I feel good… I look good!, quasi pensa tra sé e sé il cantante ammirando la sua pancia pelosa madida di sudore tra un pezzo e l’altro: cioè, non solo mi sento bene, ma anche sono bello, il che, considerato il soggetto in questione, è ovviamente qualcosa di sublime. Poi impari Tomorrow Police, che è né più né meno il più grande pezzo contro gli sbirri mai scritto, e senti con le tue orecchie (ma lo stesso non riesci a crederci) un accoratissimo e sconclusionatissimo appello alla Pace Universale tra i Popoli che al confronto Daniel Johnston quando dice di voler lasciarci con un messaggio positivo (e poi parte True Love Will Find You in the End) diventa Carl Panzram; e allora il presentimento di essere stato testimone di qualcosa di epocale si trasforma in certezza.
E i Dillinger? Certo, raffinati. Tecnici. Pazzi. Geniali. Intelligenti. Sopraffini. Fusion. Suonano per un’ora d’orologio il solito delirio ipercinetico e cervellotico, penalizzati da un audio stile concerto dei Brutal Truth ma comunque sempre pronti ad arrampicarsi dappertutto come tante piccole scimmiette e a fare tante tante mosse spastiche disarticolate. Greg Puciato flette il muscolo, minaccia gente a caso e ti fa desiderare di conoscere il suo personal trainer. C’è la cover, inevitabile, di Come to Daddy. Si versa acqua sull’uccello.
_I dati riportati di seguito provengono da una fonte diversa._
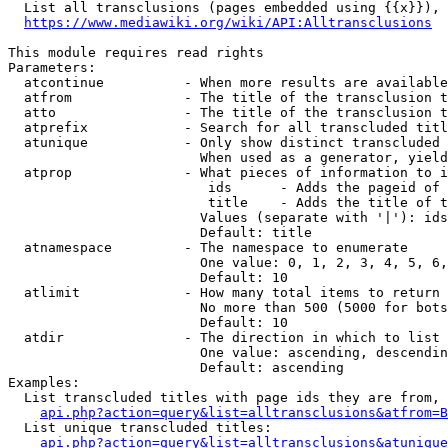
  List all transclusions (pages embedded using {{x}}), 
https://www.mediawiki.org/wiki/API:Alltransclusions
This module requires read rights

Parameters:

  atcontinue          - When more results are available
  atfrom              - The title of the transclusion t
  atto                - The title of the transclusion t
  atprefix            - Search for all transcluded titl
  atunique            - Only show distinct transcluded 
                        When used as a generator, yield
  atprop              - What pieces of information to i
                         ids      - Adds the pageid of 
                         title    - Adds the title of t
                        Values (separate with '|'): ids
                        Default: title

  atnamespace         - The namespace to enumerate

                        One value: 0, 1, 2, 3, 4, 5, 6,
                        Default: 10

  atlimit             - How many total items to return

                        No more than 500 (5000 for bots
                        Default: 10

  atdir               - The direction in which to list

                        One value: ascending, descendin
                        Default: ascending

Examples:

  List transcluded titles with page ids they are from, 
api.php?action=query&list=alltransclusions&atfrom=B
  List unique transcluded titles:

api.php?action=query&list=alltransclusions&atunique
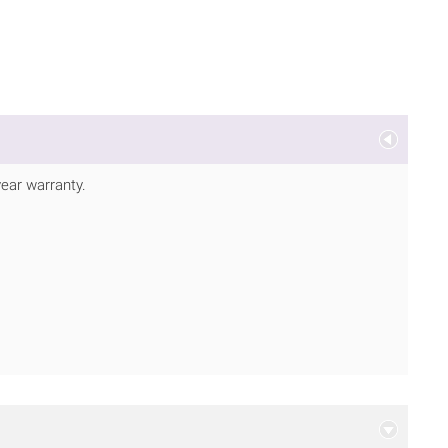
ear warranty.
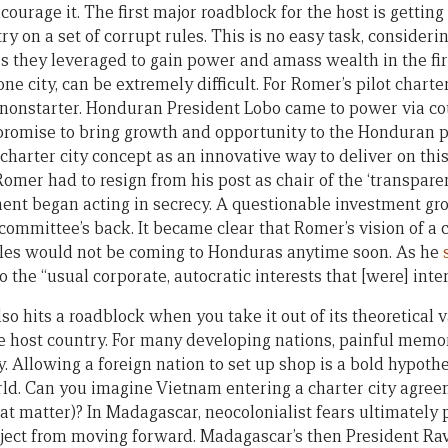
ncourage it. The first major roadblock for the host is getting
ry on a set of corrupt rules. This is no easy task, consider
es they leveraged to gain power and amass wealth in the fir
one city, can be extremely difficult. For Romer’s pilot charter
nonstarter. Honduran President Lobo came to power via co
 promise to bring growth and opportunity to the Honduran 
charter city concept as an innovative way to deliver on thi
 Romer had to resign from his post as chair of the ‘transpa
nt began acting in secrecy. A questionable investment gr
committee’s back. It became clear that Romer’s vision of a 
ules would not be coming to Honduras anytime soon. As he
to the “usual corporate, autocratic interests that [were] inter
lso hits a roadblock when you take it out of its theoretical
he host country. For many developing nations, painful memor
y. Allowing a foreign nation to set up shop is a bold hypot
ld. Can you imagine Vietnam entering a charter city agree
hat matter)? In Madagascar, neocolonialist fears ultimately
roject from moving forward. Madagascar’s then President 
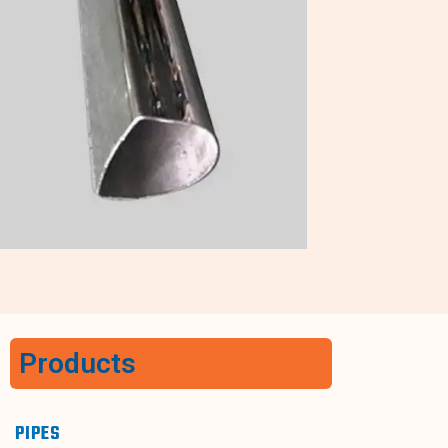
Products
PIPES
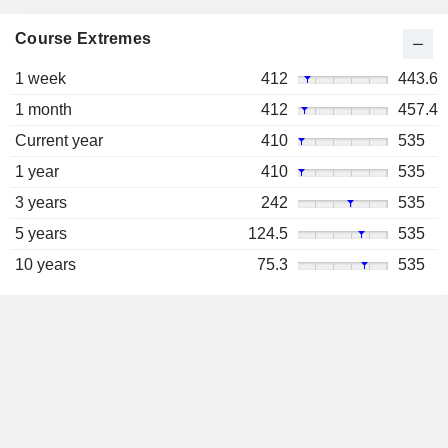
Course Extremes
1 week
412
443.6
1 month
412
457.4
Current year
410
535
1 year
410
535
3 years
242
535
5 years
124.5
535
10 years
75.3
535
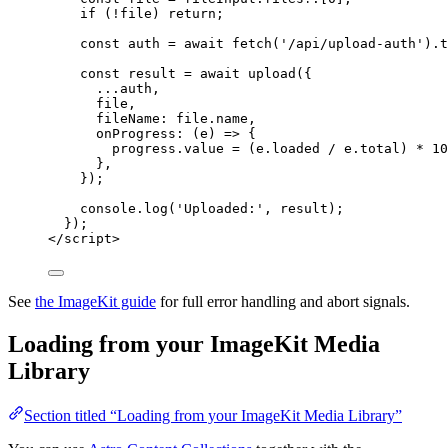
if
 (
!
file
) 
return
;
const 
auth
 = await 
fetch
(
'
/api/upload-auth
'
)
.
t
const 
result
 = await 
upload
(
{
...
auth
,
file
,
fileName: 
file
.
name
,
onProgress
: 
(
e
)
 => {
progress
.
value
 = 
(
e
.
loaded
 / 
e
.
total
)
 * 
10
},
}
);
console
.
log
(
'
Uploaded:
'
, 
result
);
});
</
script
>
See
the ImageKit guide
for full error handling and abort signals.
Loading from your ImageKit Media
Library
Section titled “Loading from your ImageKit Media Library”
Ma non era la loro serata, e questo i saggi l’hanno capito.

PS il mio amico Riki non mi ha mandato in tempo l’unica foto che era riuscito a scattare col cellulare (comunque, si intuiva una mano davanti a un riflettore giallo); la foto che vedete l’ho presa a caso da Flickr dal set di un tizio americano.